My blyxa _almost_ flowers underwater. I mean, it sends out buds and they start to open up, revealing little white petals, before dying away. Not sure why though, and I don't think that's good.


----------



## waterfaller1 (Jul 5, 2006)

I have dwarf chain swords with little buds too. Mine does about the same as yours Church.


----------



## dthb4438 (Nov 12, 2007)

My Anubias nanas are flowering nicely in both tanks. They have nice little white flowers sort of like the Hawaiian anthuriums.


----------



## loachlady5 (Dec 9, 2007)

dthb4438 said:


> My Anubias nanas are flowering nicely in both tanks. They have nice little white flowers sort of like the Hawaiian anthuriums.


Oooh.
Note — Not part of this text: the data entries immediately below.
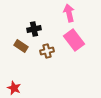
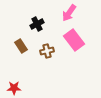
pink arrow: rotated 132 degrees counterclockwise
black cross: moved 3 px right, 5 px up; rotated 16 degrees counterclockwise
brown rectangle: rotated 24 degrees clockwise
red star: rotated 24 degrees counterclockwise
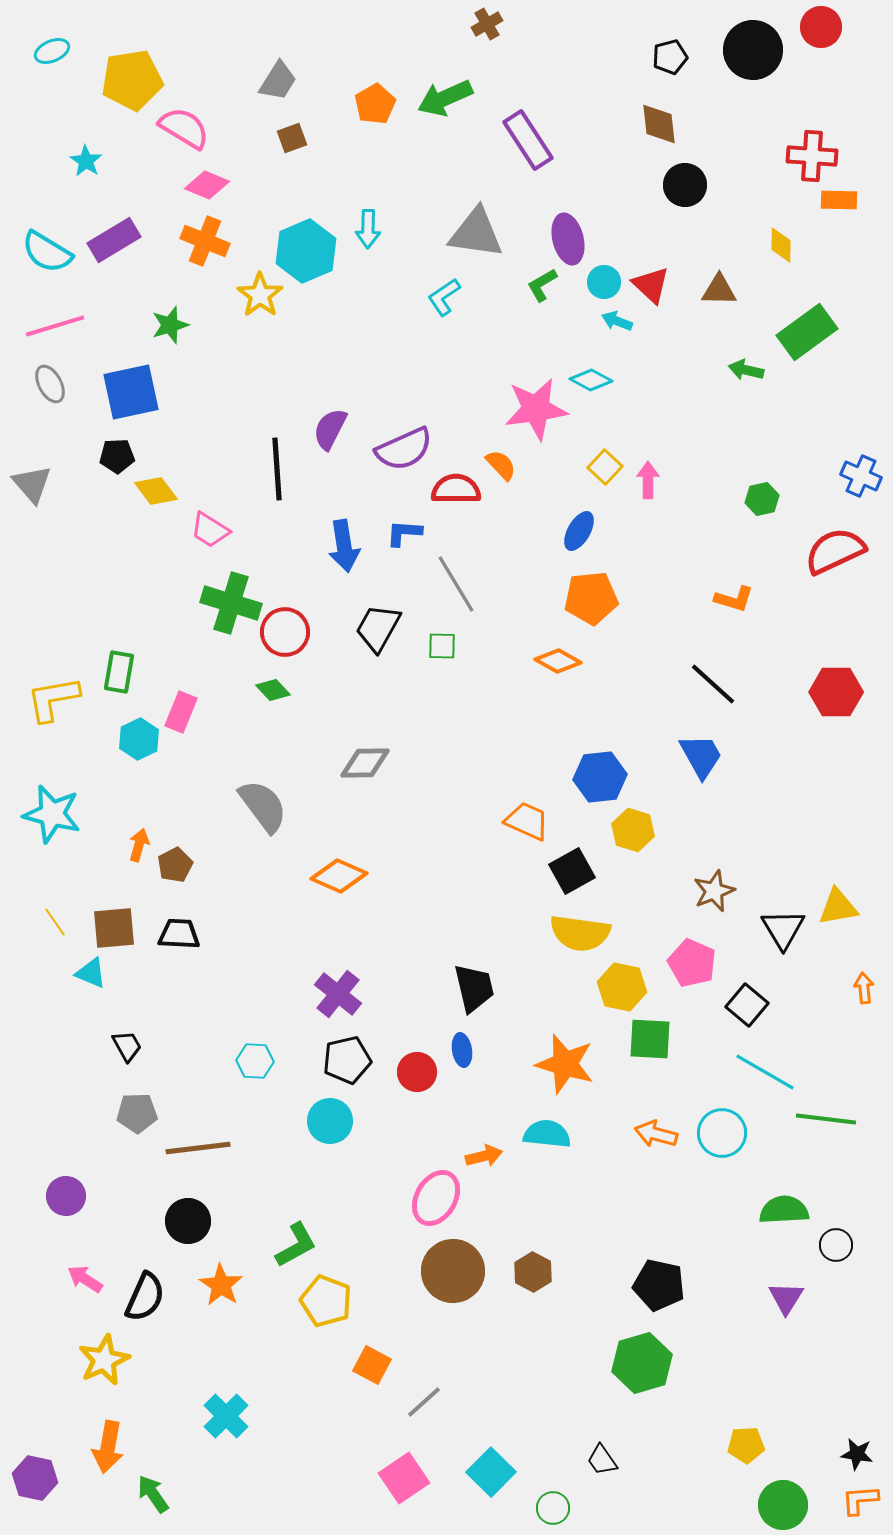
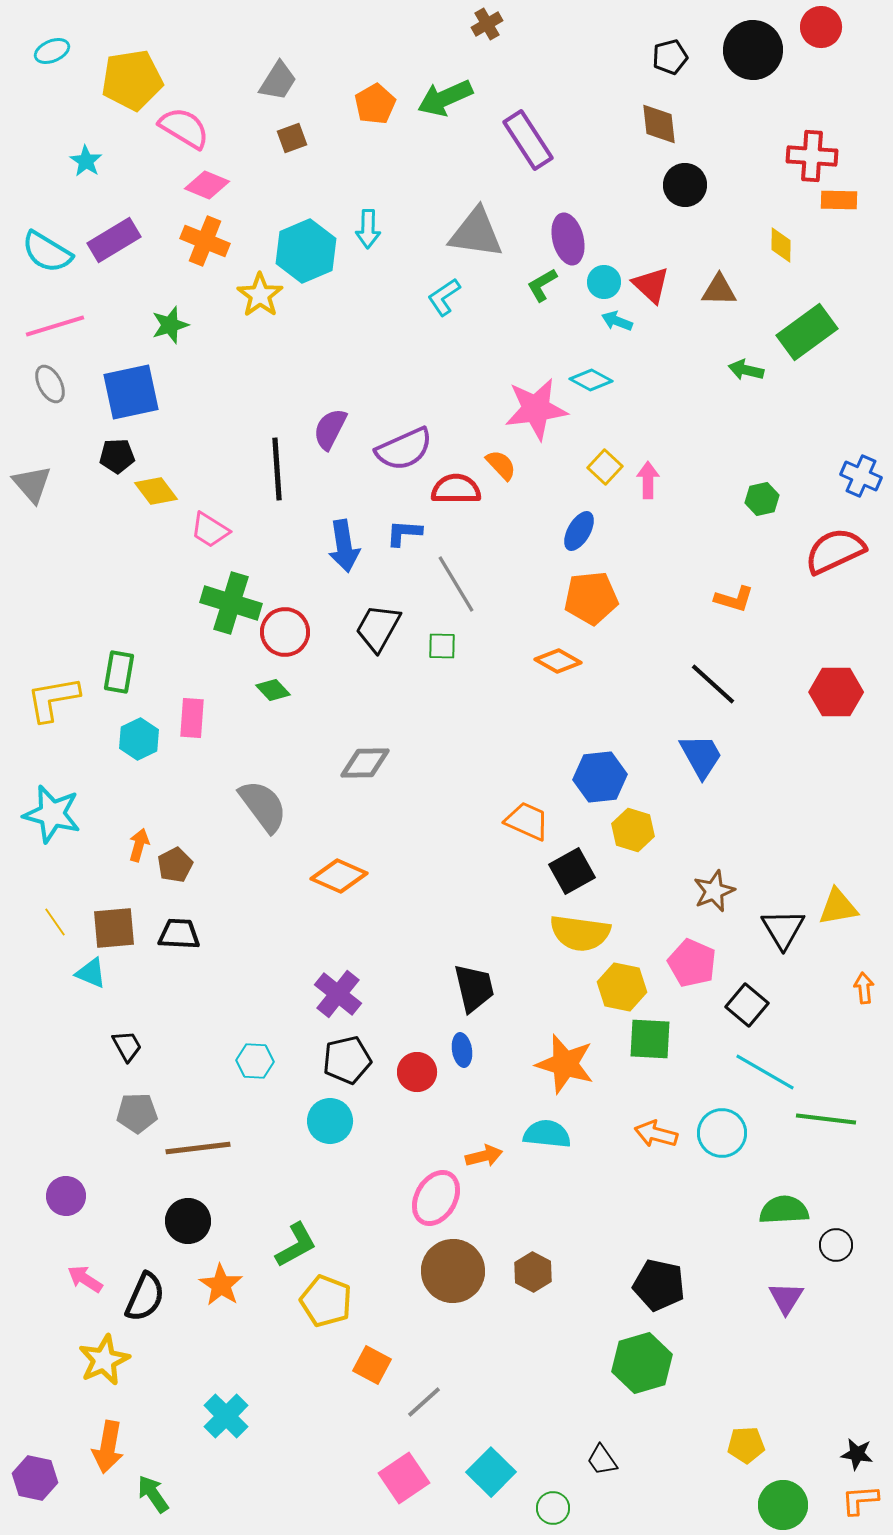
pink rectangle at (181, 712): moved 11 px right, 6 px down; rotated 18 degrees counterclockwise
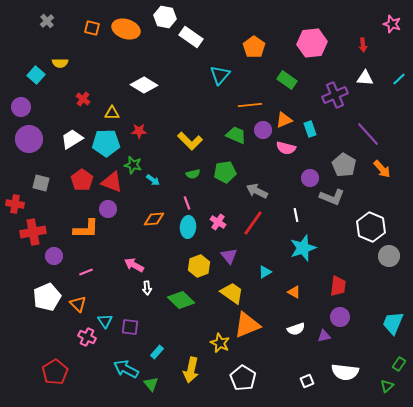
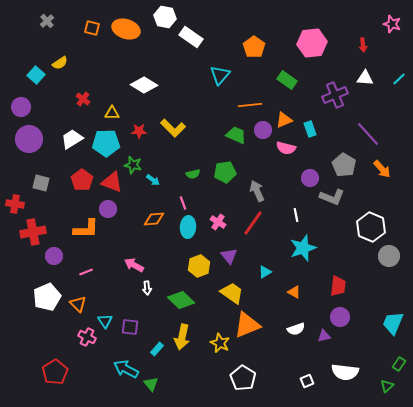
yellow semicircle at (60, 63): rotated 35 degrees counterclockwise
yellow L-shape at (190, 141): moved 17 px left, 13 px up
gray arrow at (257, 191): rotated 40 degrees clockwise
pink line at (187, 203): moved 4 px left
cyan rectangle at (157, 352): moved 3 px up
yellow arrow at (191, 370): moved 9 px left, 33 px up
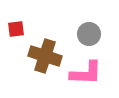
Pictures?


----------



## bigstick120 (May 23, 2005)

Here are a few of mine, anubias, they flower pretty easy and regularly 



















Eriocaulon cinereum









I have also flowered dwarf sag, blyxa japonica and aubertii that I can think of.


----------



## ikuzo (Jul 11, 2006)

i envy you


----------



## Aquaspot World (Jun 16, 2006)

Anubias sp., Barclaya sp., and Blyxa sp. are some of the more common aquatic plants which will flower submersed. 

Barclaya sp. will retain the flowers for the longest time and constantly put out new ones under good conditions.


----------



## loachlady5 (Dec 9, 2007)

Wow! Thanks for the photos bigstick.


----------



## A Hill (Jul 25, 2005)

I have some stems that seem to always flower as well, little pink things!
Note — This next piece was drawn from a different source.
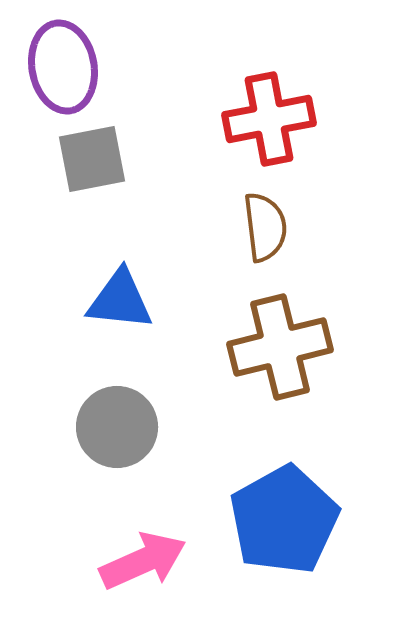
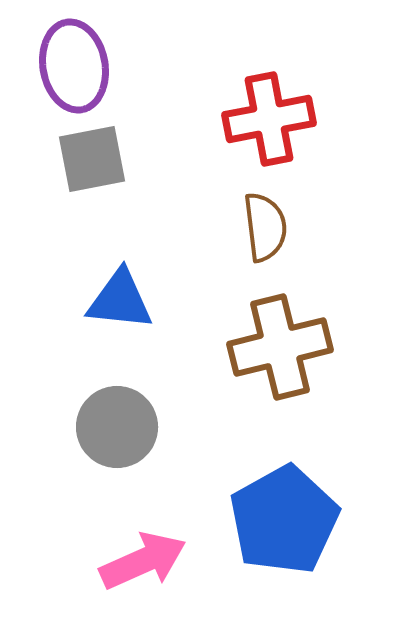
purple ellipse: moved 11 px right, 1 px up
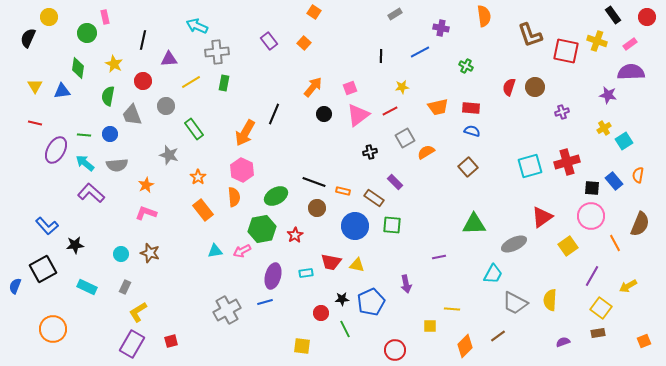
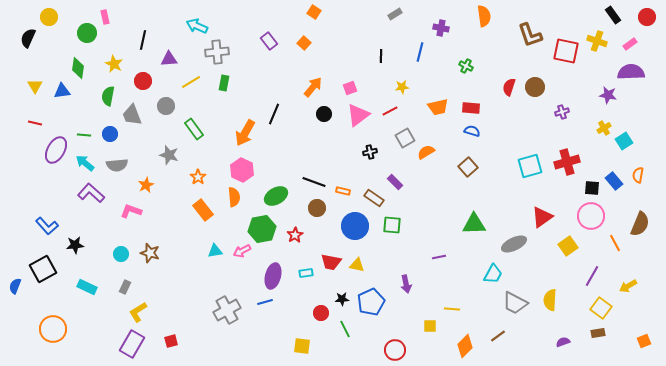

I think its on the hornwort? 

-Andrew


----------



## fishscale (May 29, 2007)

Is it good or bad when plants flower?


----------



## Kayakbabe (Sep 4, 2005)

I would say it depends on the plant. It usually means they are really 'happy', as in getting the right nutrients and light they need. Some keep flowering all year round, some flower seasonly, some flower just once and then die. Some plants are very pretty, some are stinky. It really depends on the plant. I have a Ozelot sword that has sent out very stiff stems that have blooms and bunches of baby plants at intervals. The blooms and babies are clustered together. It's kinda pretty, but could get very weedy looking pretty quickly I suppose.


----------